Однако самому важному нас не учат: мы понятия не имеем, что будем чувствовать, когда умрет близкий человек. А ведь однажды это непременно произойдет с каждым из нас, как только что случилось со мной. И вот я остался один, и мне самому придется со всем справляться и думать, как жить дальше.
Похоже, существует целая последовательность эмоций, через которые нужно пройти. Потрясение. Отрицание. Гнев. Чувство вины. Подавленность.
Я испытал потрясение, зафиксировал его. Прошел через отказ принять случившееся. Поставил галочку и против этого чувства в списке. Теперь я переживаю гнев.
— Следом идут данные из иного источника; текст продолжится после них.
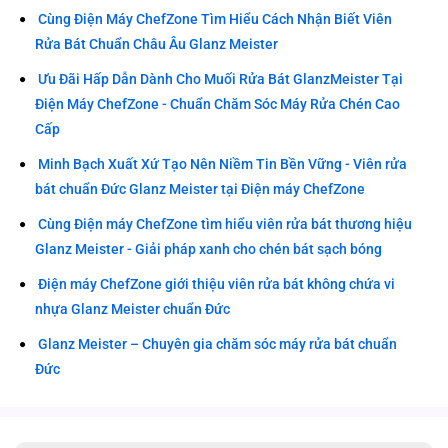
Cùng Điện Máy ChefZone Tìm Hiểu Cách Nhận Biết Viên
Rửa Bát Chuẩn Châu Âu Glanz Meister
Ưu Đãi Hấp Dẫn Dành Cho Muối Rửa Bát GlanzMeister Tại
Điện Máy ChefZone - Chuẩn Chăm Sóc Máy Rửa Chén Cao
Cấp
Minh Bạch Xuất Xứ Tạo Nên Niềm Tin Bền Vững - Viên rửa
bát chuẩn Đức Glanz Meister tại Điện máy ChefZone
Cùng Điện máy ChefZone tìm hiểu viên rửa bát thương hiệu
Glanz Meister - Giải pháp xanh cho chén bát sạch bóng
Điện máy ChefZone giới thiệu viên rửa bát không chứa vi
nhựa Glanz Meister chuẩn Đức
Glanz Meister – Chuyên gia chăm sóc máy rửa bát chuẩn
Đức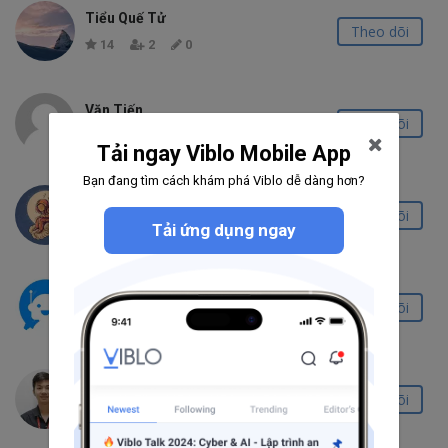
Tiểu Quế Tử
Theo dõi
14
2
0
Văn Tiến
Theo dõi
0
0
0
Tải ngay Viblo Mobile App
Bạn đang tìm cách khám phá Viblo dễ dàng hơn?
Anh Quân
Theo dõi
Tải ứng dụng ngay
0
0
0
Sun RnD Bot
Theo dõi
35
6
0
Phạm Tuấn Anh
Theo dõi
2.4K
66
24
Я зол на многих людей. Но больше всего я зол на тебя, доктор Майкл Теннент.
Это ты убил мою мать.
3
«9 июля 1997 года, среда
Доктору Гордону Сэмпсону, коронеру Вестминстера, от доктора Майкла Теннента, доктора медицины, члена Научно-исследовательского совета по психиатрии.
ОТЧЕТ
Тема отчета: Глория Дафна Рут Ламарк, ныне покойная.
Глория Ламарк была моей пациенткой с марта 1990 года. До этого она систематически проходила лечение у моего коллеги, доктора Маркуса Ренни из Шин-Парк-Хоспитал, с 1969 года и вплоть до его ухода на пенсию в 1990 году. История болезни Глории Ламарк свидетельствует о том, что она постоянно наблюдалась у психиатров с 1959 года и принимала антидепрессанты (см. прилагаемый перечень).
Моя последняя встреча с пациенткой, состоявшаяся 7 июля, в понедельник, была абсолютно бесплодной. В последние месяцы я чувствовал, что она понемногу продвигается к осозннию своих трудностей и к принятию того факта, что по складу характера не отвечает требованиям, которые налагает на человека актерская профессия. И я пытался пробудить в ней интерес к другим занятиям, в особенности к благотворительности, поскольку в этой сфере миссис Ламарк могла бы быть полезной обществу и, таким образом, вести полноценное существование.
По моему мнению, покойная была женщиной крайне неуравновешенной, страдала от психического расстройства, что мешало ей вести обычную социально активную жизнь и фактически превратило ее в затворницу. Упомянутое психическое расстройство начало развиваться у больной еще в детстве или в юности, а крах ее артистической карьеры в середине 1960-х годов определенно стал своего рода спусковым крючком, спровоцировав дальнейшее ухудшение ее состояния».
Майкл, находившийся в своем домашнем кабинете, перемотал пленку диктофона, прослушал начало отчета, а потом продолжил:
«Глория Ламарк сыграла главные роли (некоторые уже в статусе кинозвезды) в нескольких фильмах в конце 1950-х – начале 1960-х годов, однако перестала быть востребованной актрисой, когда ей не исполнилось еще и тридцати. Крах своей карьеры она объясняла рядом факторов. Рождением сына Томаса. Распадом брака. Интригами соперниц, в особенности актрисы Коры Берстридж, которая, по навязчивому убеждению пациентки, будучи завистницей и карьеристкой, просто из кожи вон лезла, чтобы погубить ее, и намеренно отбирала у нее лучшие роли в фильмах.